Inside the love story of Marlo Thomas & Phil Donahue

Phil Donahue and Marlo Thomas literally wrote the book on marriage. In their novel, What Makes a Marriage Las: 40 Celebrated Couples Share with Us the Secrets, the long-married couple opens up about their relationship.

Despite being married to Phil for over 40 years, Marlo most interestingly reveals that she grew up wanting nothing to do with marriage...

Wikipedia Commons / Alan Light

In the book, the star expressed her previously grim outlook on the institution: “Marriage is like a vacuum cleaner: you stick it to your ear, and it sucks out all your energy and ambition.”

Thomas likens marriage to living with a jailer that one has to please, making her feelings very clear at various times. That is, until she met Donahue.

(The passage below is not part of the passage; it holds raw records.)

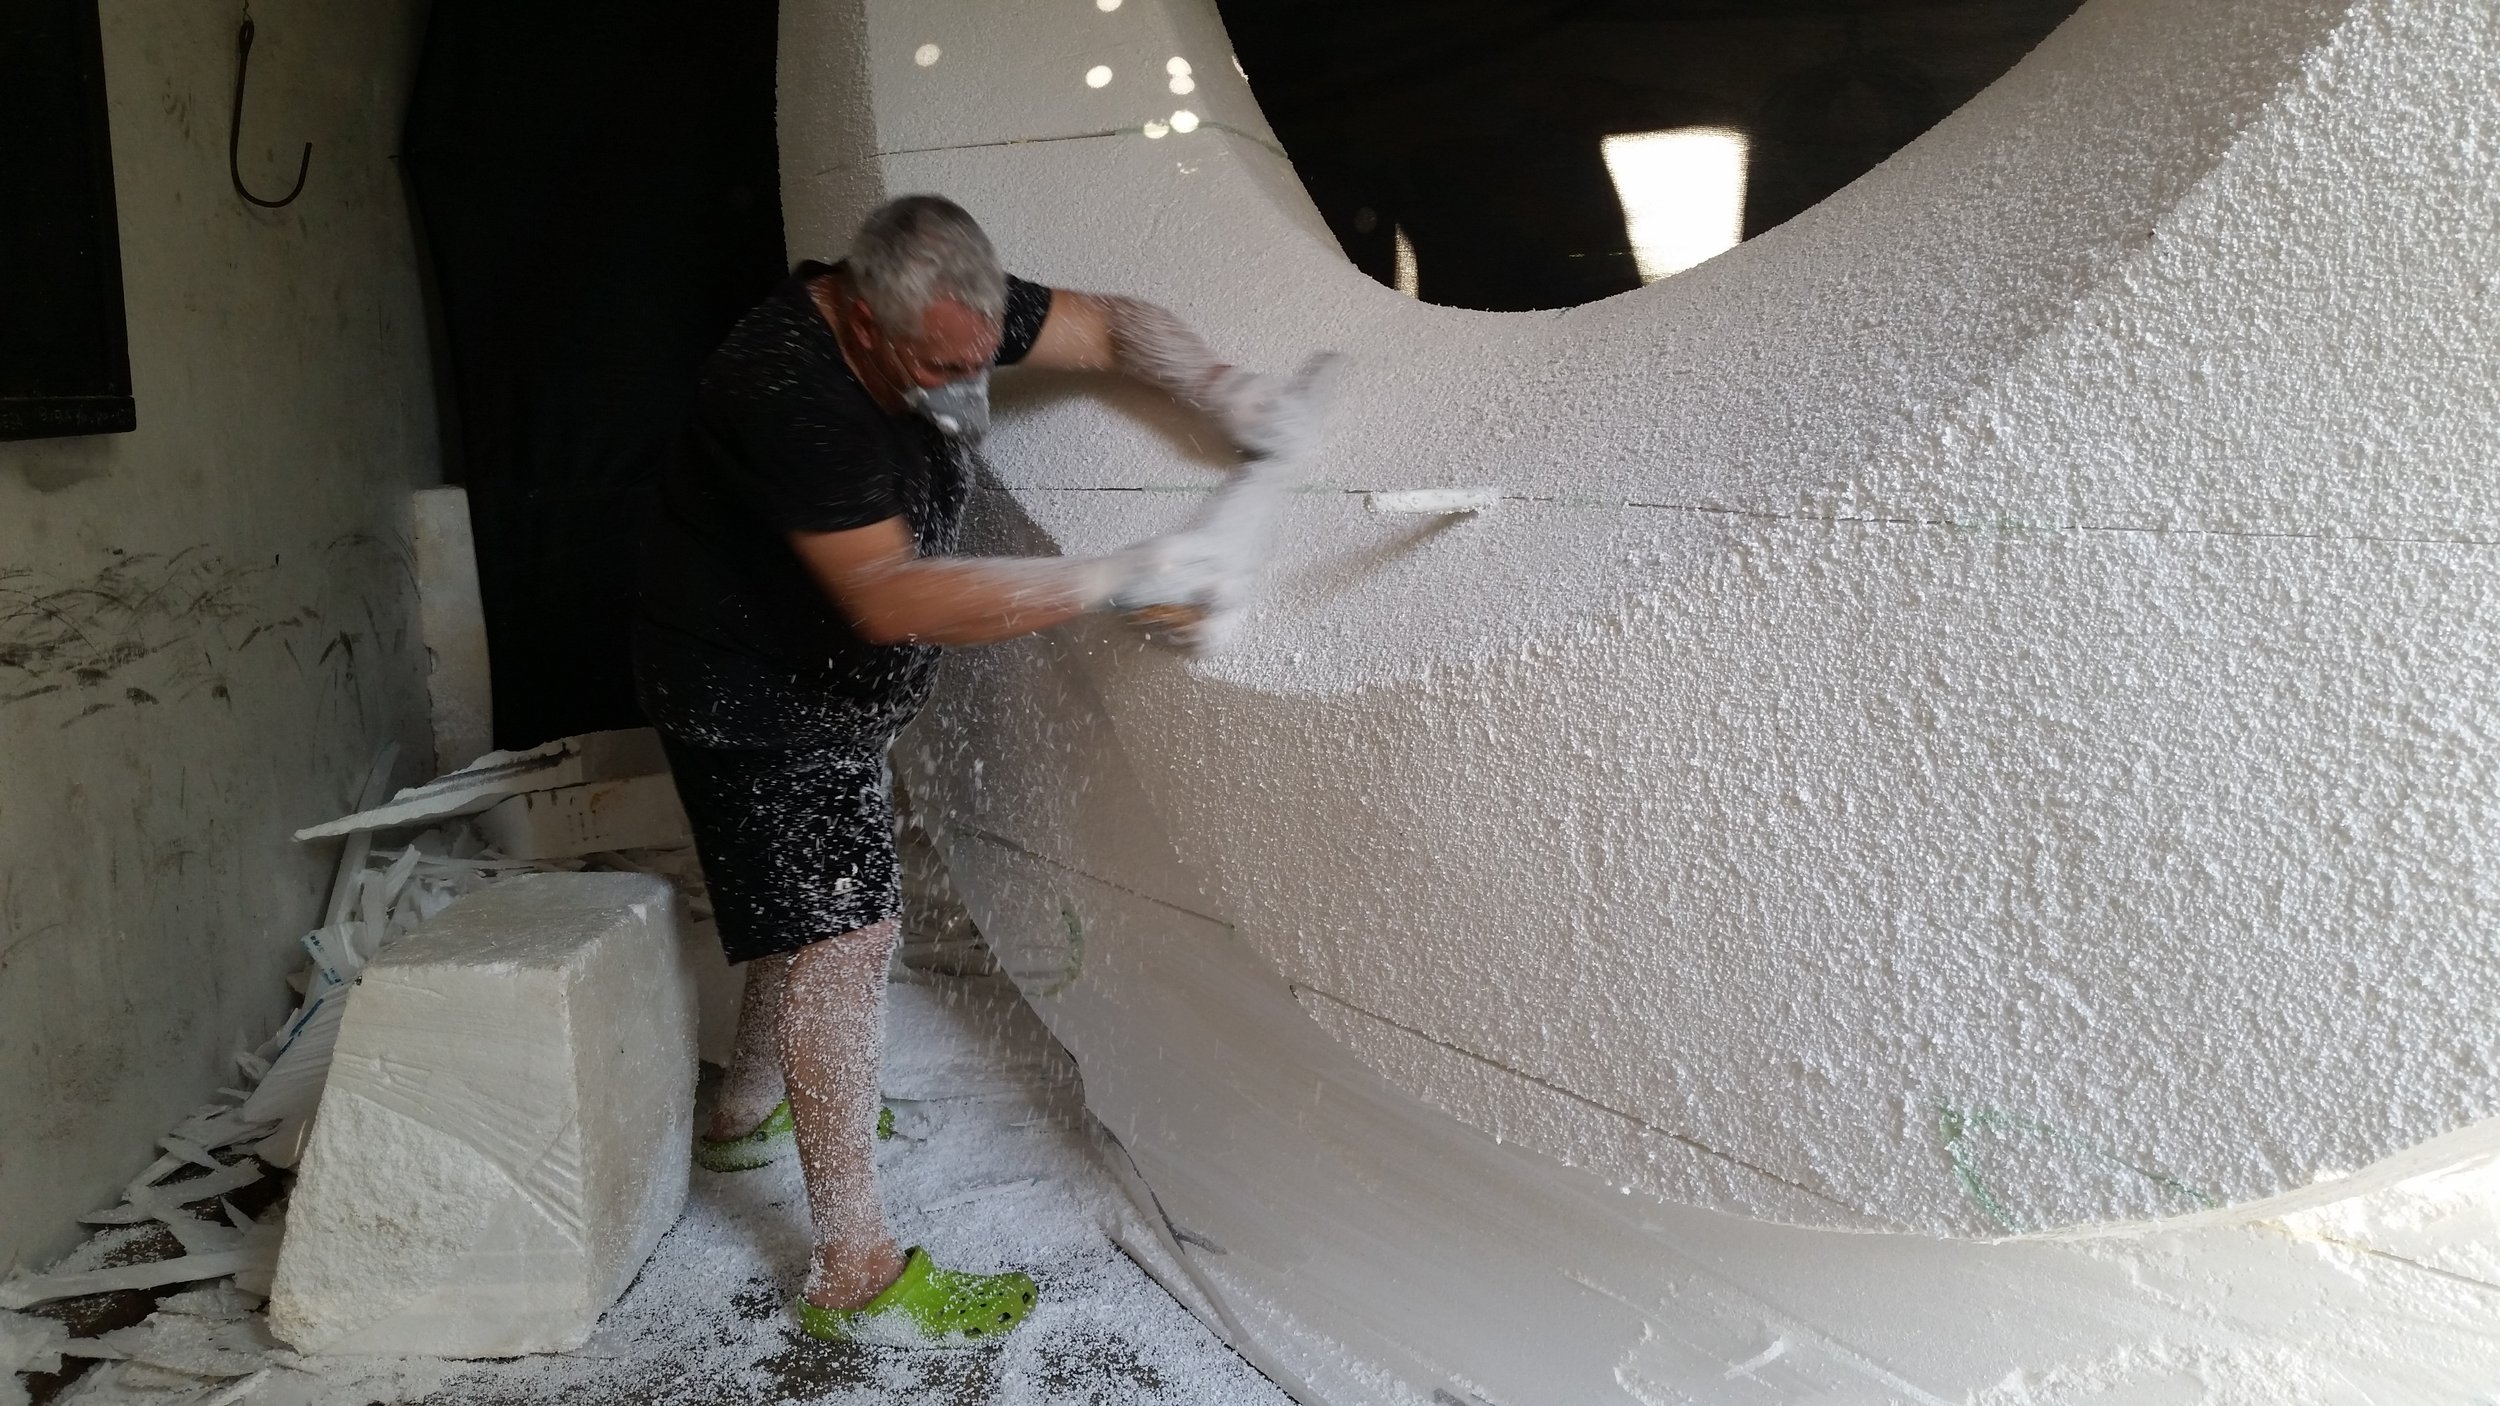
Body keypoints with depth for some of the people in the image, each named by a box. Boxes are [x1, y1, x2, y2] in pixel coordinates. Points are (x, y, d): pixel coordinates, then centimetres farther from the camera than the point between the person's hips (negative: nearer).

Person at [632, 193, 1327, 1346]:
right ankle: (853, 1275, -7)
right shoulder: (783, 391, -34)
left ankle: (748, 1111, 46)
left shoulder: (942, 318, -10)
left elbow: (1108, 325, -2)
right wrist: (1119, 584, -44)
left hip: (834, 688, 9)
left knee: (812, 913, 22)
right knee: (841, 936, -14)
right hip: (753, 697, -9)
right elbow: (889, 595, -41)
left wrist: (1226, 391, -21)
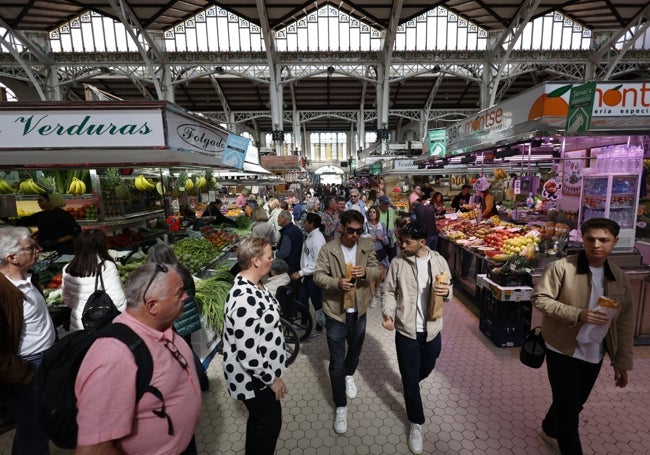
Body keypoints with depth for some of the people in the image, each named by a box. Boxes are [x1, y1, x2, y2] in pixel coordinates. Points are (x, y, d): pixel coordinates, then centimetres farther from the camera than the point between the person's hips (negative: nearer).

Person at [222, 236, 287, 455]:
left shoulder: (254, 284, -3)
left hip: (260, 371, 9)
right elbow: (248, 353, -31)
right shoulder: (245, 299, -35)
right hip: (253, 377, -9)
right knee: (270, 421, 14)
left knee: (260, 419, 28)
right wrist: (272, 379, -17)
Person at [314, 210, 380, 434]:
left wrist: (365, 271, -24)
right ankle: (341, 407, 26)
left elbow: (377, 271, -1)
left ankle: (349, 375, 60)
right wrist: (337, 282, -31)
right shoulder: (328, 249, -14)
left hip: (359, 311, 4)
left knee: (355, 350, 27)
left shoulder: (368, 245, -5)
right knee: (336, 362, 6)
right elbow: (318, 275, -12)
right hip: (335, 312, -3)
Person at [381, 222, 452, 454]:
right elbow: (389, 291, -5)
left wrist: (446, 292, -20)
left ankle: (409, 383, 60)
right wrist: (388, 314, -22)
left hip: (432, 329, 3)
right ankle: (416, 424, 32)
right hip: (406, 330, -2)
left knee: (426, 370, 25)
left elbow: (448, 289, 4)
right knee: (410, 379, 9)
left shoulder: (439, 261, -5)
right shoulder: (398, 262, -11)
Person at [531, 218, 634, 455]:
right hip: (562, 350, -6)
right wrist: (577, 314, -27)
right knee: (568, 405, 2)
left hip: (594, 354, 6)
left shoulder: (621, 278, 0)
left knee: (576, 402, 22)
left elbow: (625, 323, 6)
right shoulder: (561, 267, -17)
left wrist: (622, 362, 6)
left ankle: (550, 430, 47)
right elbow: (540, 298, -16)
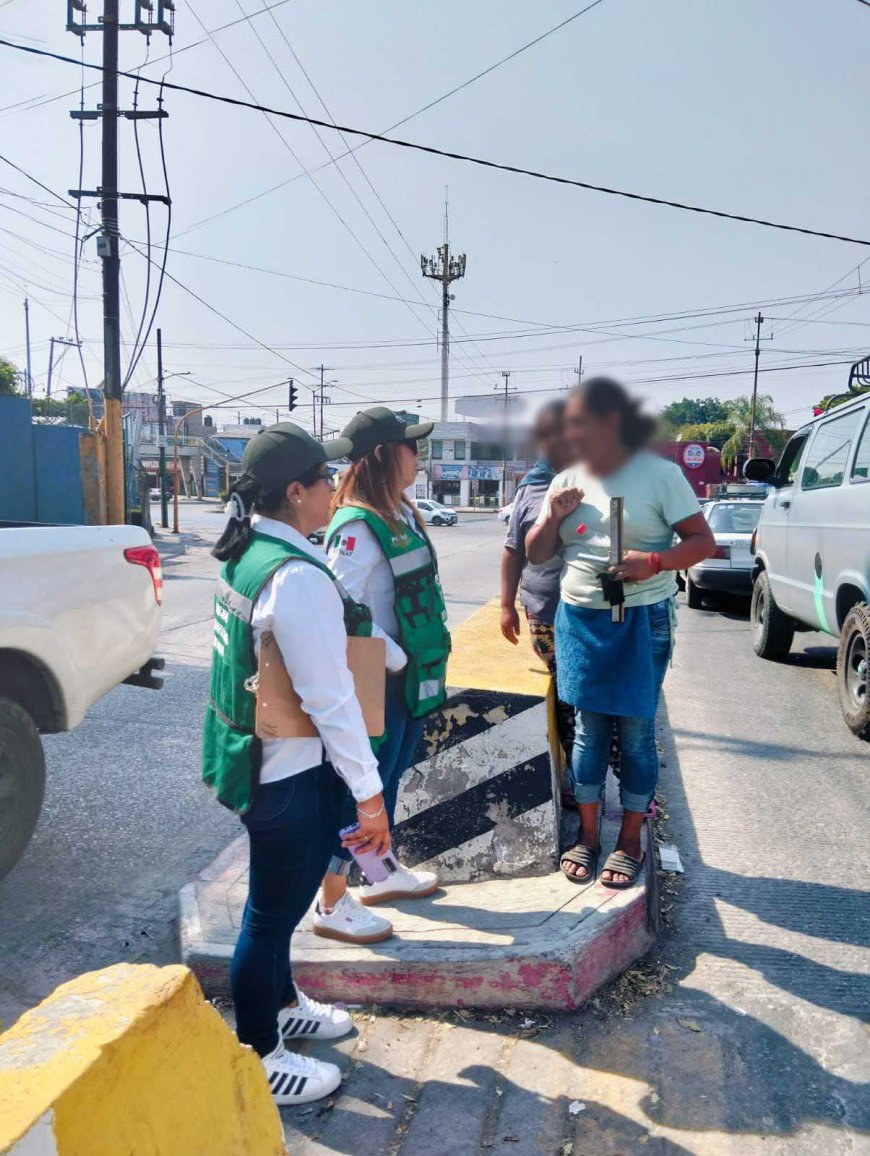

Marlo Thomas and Phil Donahue both found each other after Phil’s first marriage failed and now they have created a bond that has lasted a lifetime.

Phil Donahue rose to fame in the public eye with his show, “The Phil Donahue Show,” which was later rebranded as just “Donahue.” The show ran for 29 years and was the first of its kind to feature audience participation. And there was one guest on his show that totally changed the trajectory of his life; Marlo Thomas.

The couple met in Chicago in 1977, according to the book, and Phil came with four boys attached to him. His fifth child, a daughter, lived with his ex-wife and her mother elsewhere.

Marlo and Phil dated for three years before tying the knot in 1980 in an intimate 35-person ceremony.

Unsurprisingly, Marlo’s friends and family were shocked by the actress’s change of heart. The couple’s book recounts a hilarious anecdote about friends at Marlo’s bridal shower hanging quotes up from the soon-to-be-bride that expressed her previous views on marriage.

According to the novel, Marlo’s mom was more surprised than anyone, asking Donahue “How did you get her to do this?” throughout the couple’s wedding.

Reportedly, even strangers expressed shock, among other emotions, about the star and social activist’s decision to settle down. A woman on the plane the couple took to their honeymoon in Greece expressed disappointment to Marlo while Phil was in the bathroom, clearly bothered that she abandoned her previous independent streak.

Thomas is honest in the book, explaining that a seed of doubt crept in at this interaction. If she spent so much of her life expressing criticism about marriage, was she now a hypocrite for getting married? Had she let down fans that saw her as a pinnacle of independence?